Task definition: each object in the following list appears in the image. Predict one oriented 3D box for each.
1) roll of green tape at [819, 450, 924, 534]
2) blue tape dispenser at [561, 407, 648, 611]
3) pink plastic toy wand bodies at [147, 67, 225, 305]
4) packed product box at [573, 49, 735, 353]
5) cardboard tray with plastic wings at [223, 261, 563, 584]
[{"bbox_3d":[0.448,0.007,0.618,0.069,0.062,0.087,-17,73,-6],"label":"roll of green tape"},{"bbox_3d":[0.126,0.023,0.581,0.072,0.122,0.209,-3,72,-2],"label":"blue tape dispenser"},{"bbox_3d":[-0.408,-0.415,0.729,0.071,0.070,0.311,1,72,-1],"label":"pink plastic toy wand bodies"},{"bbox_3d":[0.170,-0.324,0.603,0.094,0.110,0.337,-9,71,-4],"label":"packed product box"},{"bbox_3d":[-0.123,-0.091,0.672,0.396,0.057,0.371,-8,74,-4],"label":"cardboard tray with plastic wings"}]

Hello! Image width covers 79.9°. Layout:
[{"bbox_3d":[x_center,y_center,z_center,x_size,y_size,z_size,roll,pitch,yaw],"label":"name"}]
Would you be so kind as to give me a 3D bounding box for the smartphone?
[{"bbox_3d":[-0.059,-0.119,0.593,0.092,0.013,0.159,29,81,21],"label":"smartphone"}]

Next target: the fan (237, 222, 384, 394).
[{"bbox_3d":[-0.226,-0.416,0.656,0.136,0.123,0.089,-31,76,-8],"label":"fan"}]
◆ ◆ ◆
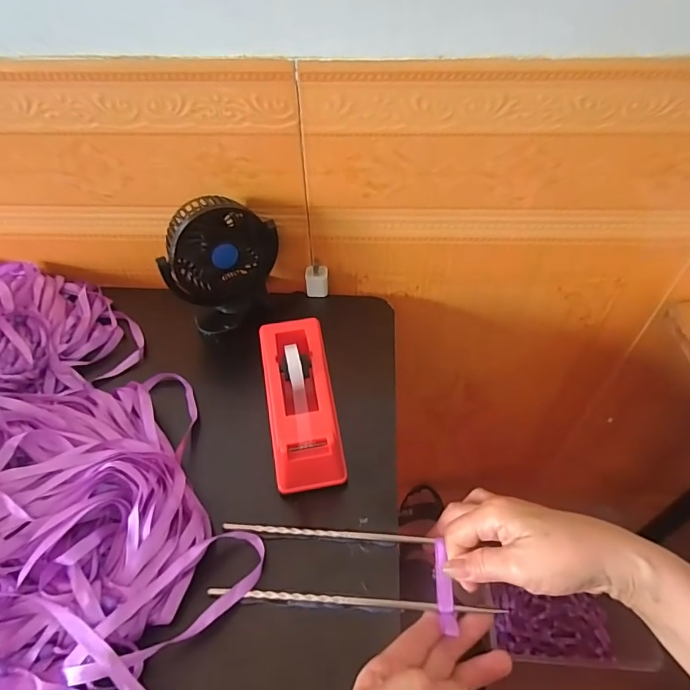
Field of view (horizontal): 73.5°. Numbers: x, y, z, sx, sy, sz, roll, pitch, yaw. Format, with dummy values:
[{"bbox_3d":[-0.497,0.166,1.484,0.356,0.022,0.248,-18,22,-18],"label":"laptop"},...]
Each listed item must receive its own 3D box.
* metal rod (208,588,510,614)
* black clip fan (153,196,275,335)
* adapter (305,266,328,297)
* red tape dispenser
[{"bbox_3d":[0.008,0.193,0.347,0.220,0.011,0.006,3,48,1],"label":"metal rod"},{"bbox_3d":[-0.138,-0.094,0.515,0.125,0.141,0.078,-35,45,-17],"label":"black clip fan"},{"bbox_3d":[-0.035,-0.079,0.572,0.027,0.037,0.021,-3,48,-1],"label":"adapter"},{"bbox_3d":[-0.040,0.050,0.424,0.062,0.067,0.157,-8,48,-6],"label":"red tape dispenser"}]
◆ ◆ ◆
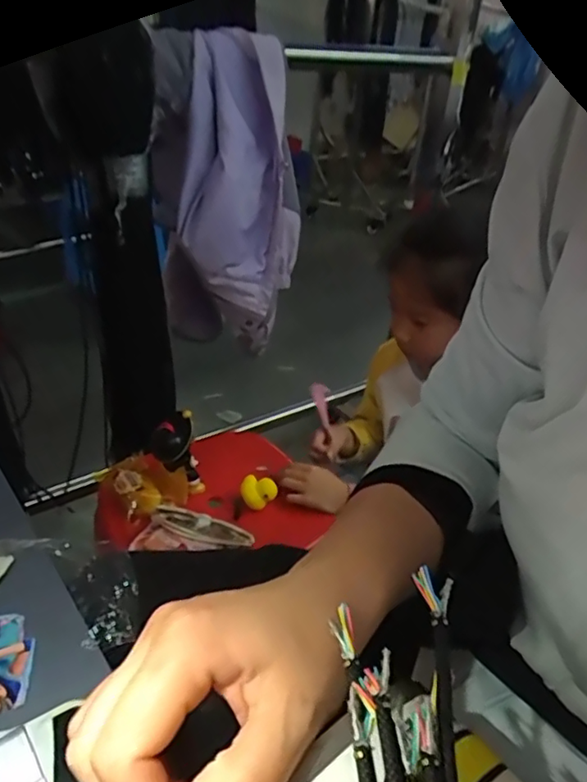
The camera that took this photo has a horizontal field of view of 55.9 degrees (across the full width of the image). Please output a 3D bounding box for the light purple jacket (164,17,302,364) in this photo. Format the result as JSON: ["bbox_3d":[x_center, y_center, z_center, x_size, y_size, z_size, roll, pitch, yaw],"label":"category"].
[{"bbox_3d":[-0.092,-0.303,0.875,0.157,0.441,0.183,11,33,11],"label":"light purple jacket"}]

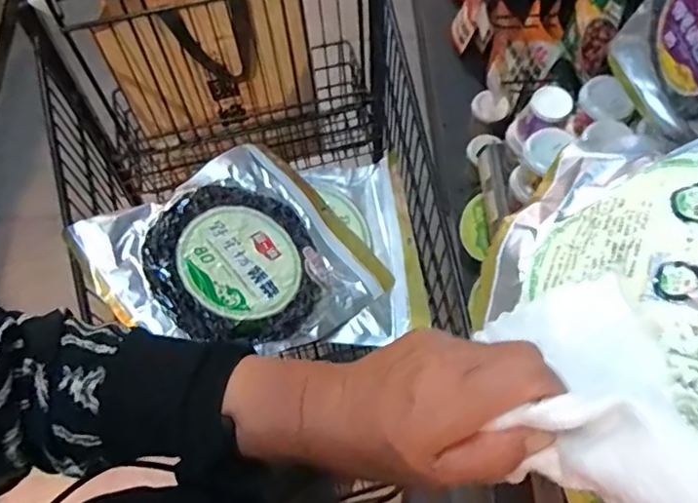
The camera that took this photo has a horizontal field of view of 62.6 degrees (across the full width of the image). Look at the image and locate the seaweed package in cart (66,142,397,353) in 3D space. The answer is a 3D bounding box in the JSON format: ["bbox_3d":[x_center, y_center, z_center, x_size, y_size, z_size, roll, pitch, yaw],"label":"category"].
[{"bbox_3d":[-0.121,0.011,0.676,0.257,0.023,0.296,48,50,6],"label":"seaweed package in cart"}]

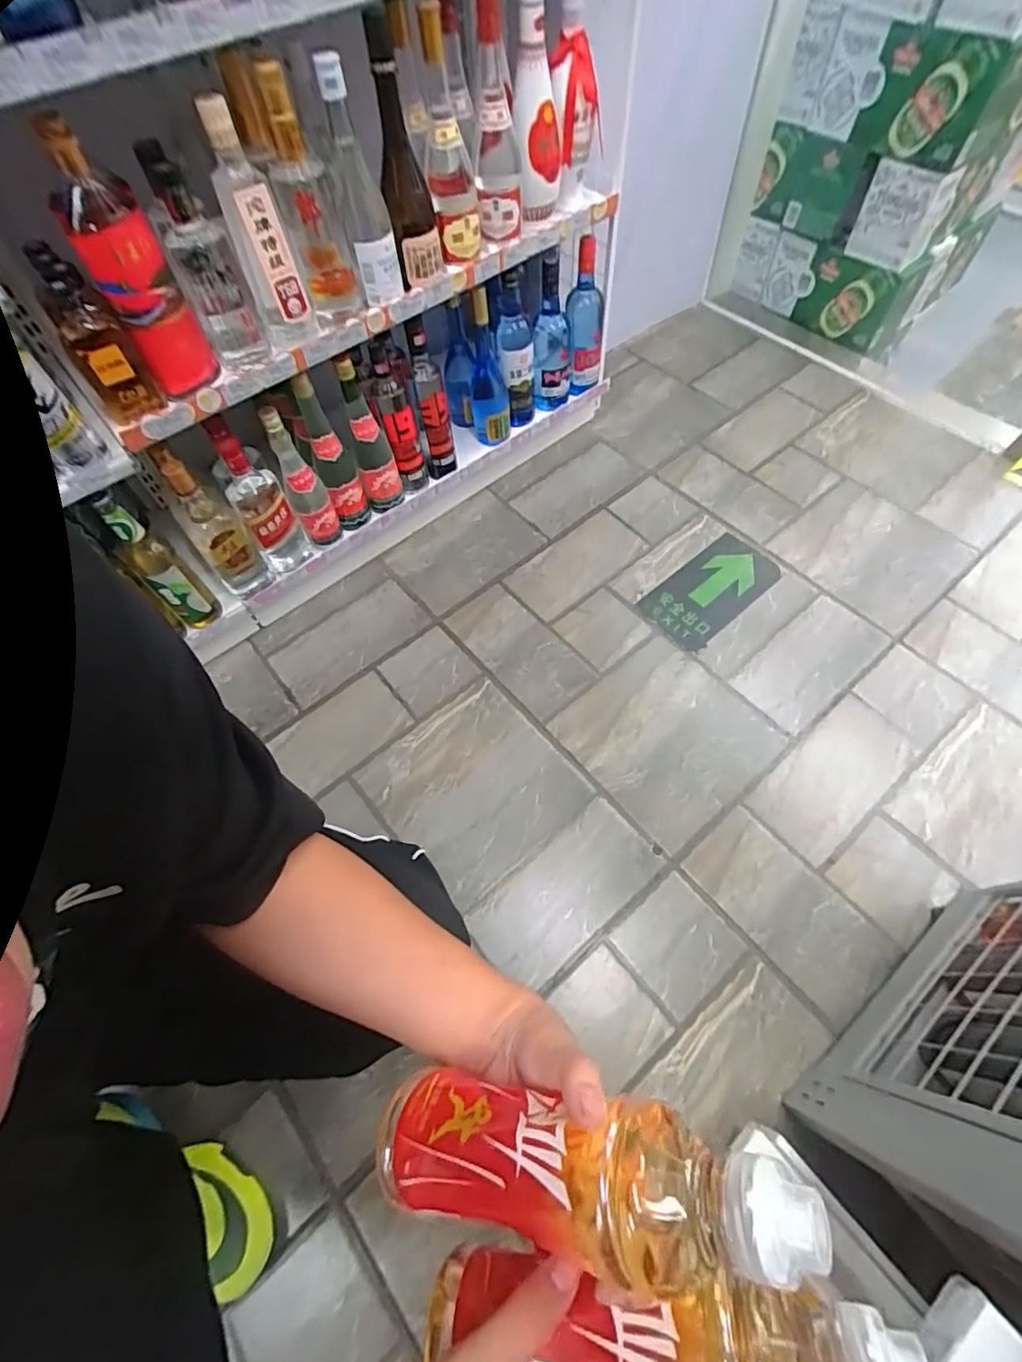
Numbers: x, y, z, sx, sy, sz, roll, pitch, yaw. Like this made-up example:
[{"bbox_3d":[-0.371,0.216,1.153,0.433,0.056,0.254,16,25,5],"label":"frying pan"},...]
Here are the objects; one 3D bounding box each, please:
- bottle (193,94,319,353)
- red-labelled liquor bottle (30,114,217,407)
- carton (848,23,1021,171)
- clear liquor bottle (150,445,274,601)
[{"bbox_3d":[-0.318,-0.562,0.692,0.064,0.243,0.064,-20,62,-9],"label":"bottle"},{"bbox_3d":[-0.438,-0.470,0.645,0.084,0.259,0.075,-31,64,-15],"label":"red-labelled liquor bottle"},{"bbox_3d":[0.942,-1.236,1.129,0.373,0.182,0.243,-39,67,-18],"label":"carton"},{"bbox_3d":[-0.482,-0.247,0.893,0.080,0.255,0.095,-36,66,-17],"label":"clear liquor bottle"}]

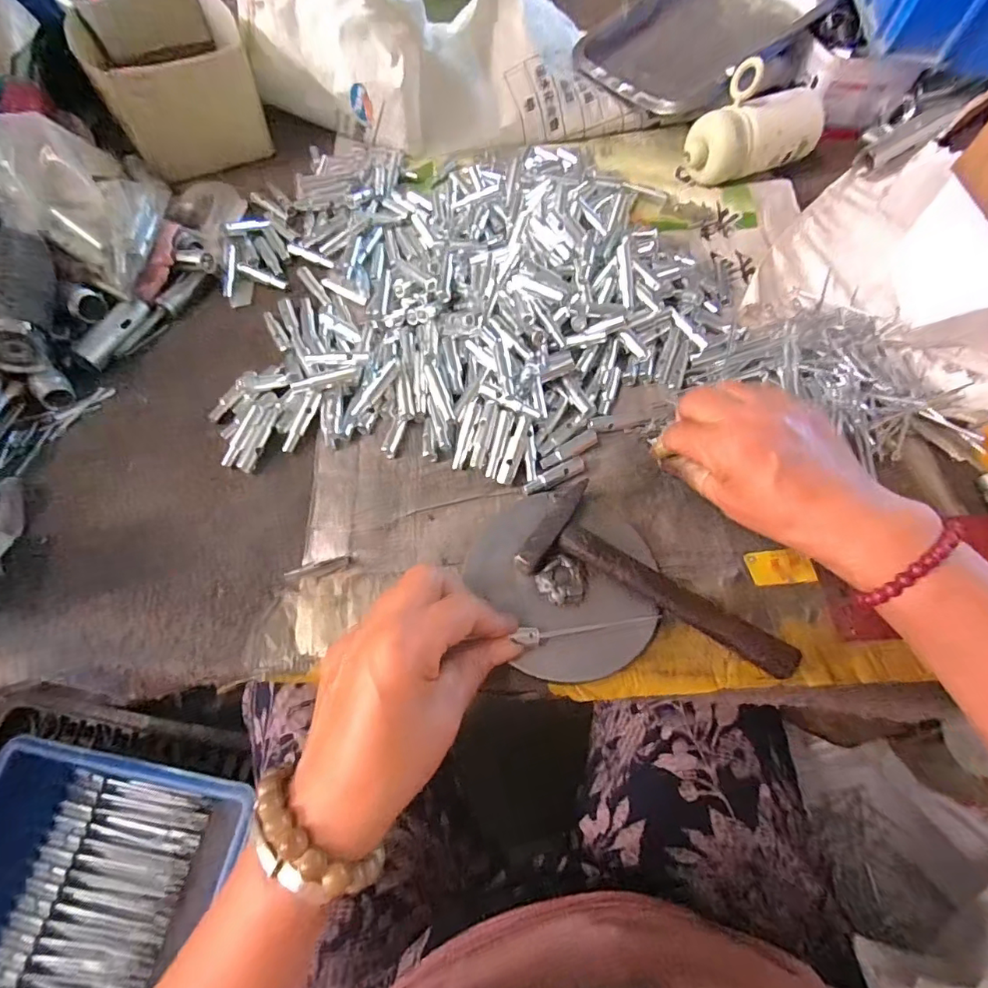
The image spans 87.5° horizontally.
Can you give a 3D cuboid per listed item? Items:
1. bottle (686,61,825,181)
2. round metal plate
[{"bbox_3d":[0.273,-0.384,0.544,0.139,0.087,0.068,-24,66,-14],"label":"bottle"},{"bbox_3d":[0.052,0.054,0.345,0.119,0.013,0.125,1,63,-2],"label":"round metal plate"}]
◆ ◆ ◆
**What you will do:** Go through the records and copy each line with "listed" in it.

**Solution for this task:**
Each listed item must receive its own 3D box.
Can you give a 3D cuboid per listed item? Items:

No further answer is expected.